We must get a message to Melissa. We will tell her to meet us there. Just you and me.”

I picture it without meaning to. A stone house in the Tuscan countryside. Olive trees. Quiet mornings. Rodrigo painting at an easel while I sit nearby reading a book.

But then I think about Tyler— real Tyler, back in Chicago, who may or may not know I’ve been kidnapped, who may or may not care— and the guilt returns, thick and complicated.

I should have a real conversation with him.

A real ending, if it’s going to be an ending.

Not a text Alana wrote from my stolen phone.

And yet.

I look at Rodrigo, whose eyes are still on me with that steady, unhurried attention that I am not used to receiving from anyone, and I think: is this real?

Or is this the adrenaline and the danger and the foreign country and the blazer that makes me feel like someone else?

Am I falling for this man, or am I falling for the version of myself that exists near him— the one who negotiated with arms dealers and jumped out of a moving car and is currently sitting in a Spanish dining car deciding what she wants instead of what everyone else needs?

And is he really falling for me, or just the idea of me?

I don’t know.

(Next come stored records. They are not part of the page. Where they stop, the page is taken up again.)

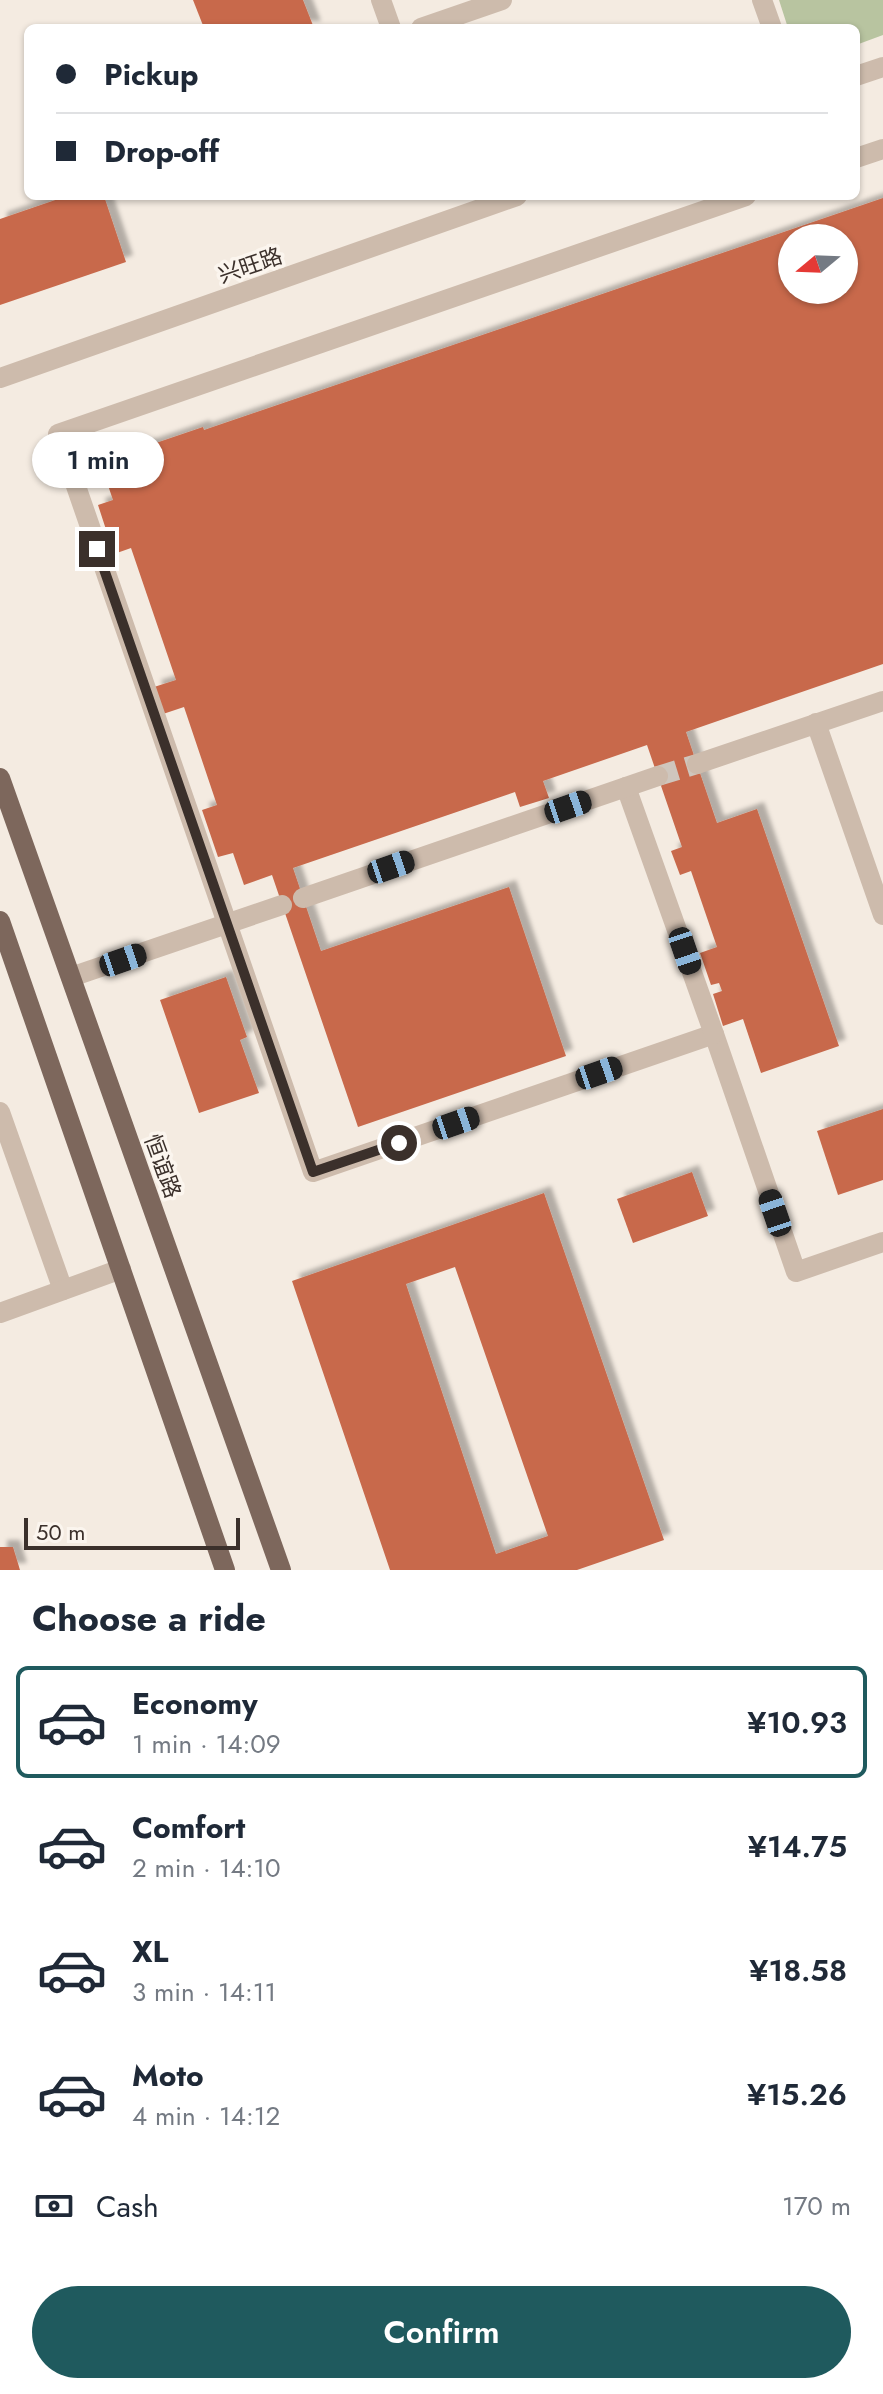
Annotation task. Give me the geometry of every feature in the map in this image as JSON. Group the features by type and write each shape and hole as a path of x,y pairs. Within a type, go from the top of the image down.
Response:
{"main road":[{"name":"恒谊路","path":"0,778 281,1570"},
{"path":"0,921 225,1570"}],"street":[{"path":"381,0 390,24"},
{"path":"433,24 502,0"},
{"path":"762,0 771,24"},
{"path":"860,75 883,67"},
{"path":"860,157 883,149"},
{"name":"兴旺路","path":"0,378 506,200"},
{"path":"714,1034 313,1172 58,434 734,200"},
{"path":"697,764 883,701"},
{"path":"816,723 883,915"},
{"path":"303,898 658,776"},
{"path":"626,787 796,1272 883,1242"},
{"path":"71,977 282,905"},
{"path":"0,1112 63,1290"},
{"path":"0,1313 121,1269"}],"green space":[{"path":"779,0 883,0 883,35 860,44 860,24 787,24"}],"building":[{"path":"193,0 303,0 312,24 202,24"},
{"path":"883,198 883,664 686,732 717,823 757,809 839,1046 761,1073 743,1019 723,1026 713,994 722,991 719,983 711,985 700,953 717,947 691,871 680,875 671,851 682,847 647,745 543,781 549,798 520,807 515,792 293,868 321,951 509,887 566,1056 358,1127 272,875 244,885 233,853 218,857 202,810 217,805 184,707 163,714 154,687 176,680 131,548 114,554 98,505 113,500 100,462 203,427 204,430 778,234 778,304 858,304 858,224 807,224"},
{"path":"55,200 105,200 126,262 0,305 0,219"},
{"path":"226,977 247,1037 240,1040 259,1093 199,1113 160,1000"},
{"path":"883,1109 883,1180 838,1195 817,1131"},
{"path":"692,1172 708,1216 633,1243 617,1199"},
{"path":"544,1193 664,1540 577,1570 390,1570 292,1281","holes":["455,1267 548,1536 496,1554 406,1284"]},
{"path":"0,1547 13,1547 20,1570 0,1570"}],"tunnel":[{"path":"658,776 697,764"}],"route":[{"path":"97,549 313,1172 399,1143"}]}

I genuinely don’t know. And the not-knowing terrifies me more than the compound did, more than Alana and her drugged drinks and her thrown phones, because the compound had clear stakes and a clear exit, and this— whatever this is— has neither.

But those eyes.

“We’ll get to the house in the countryside,” I agree.

Rodrigo nods back at me, and that much, at least: is decided.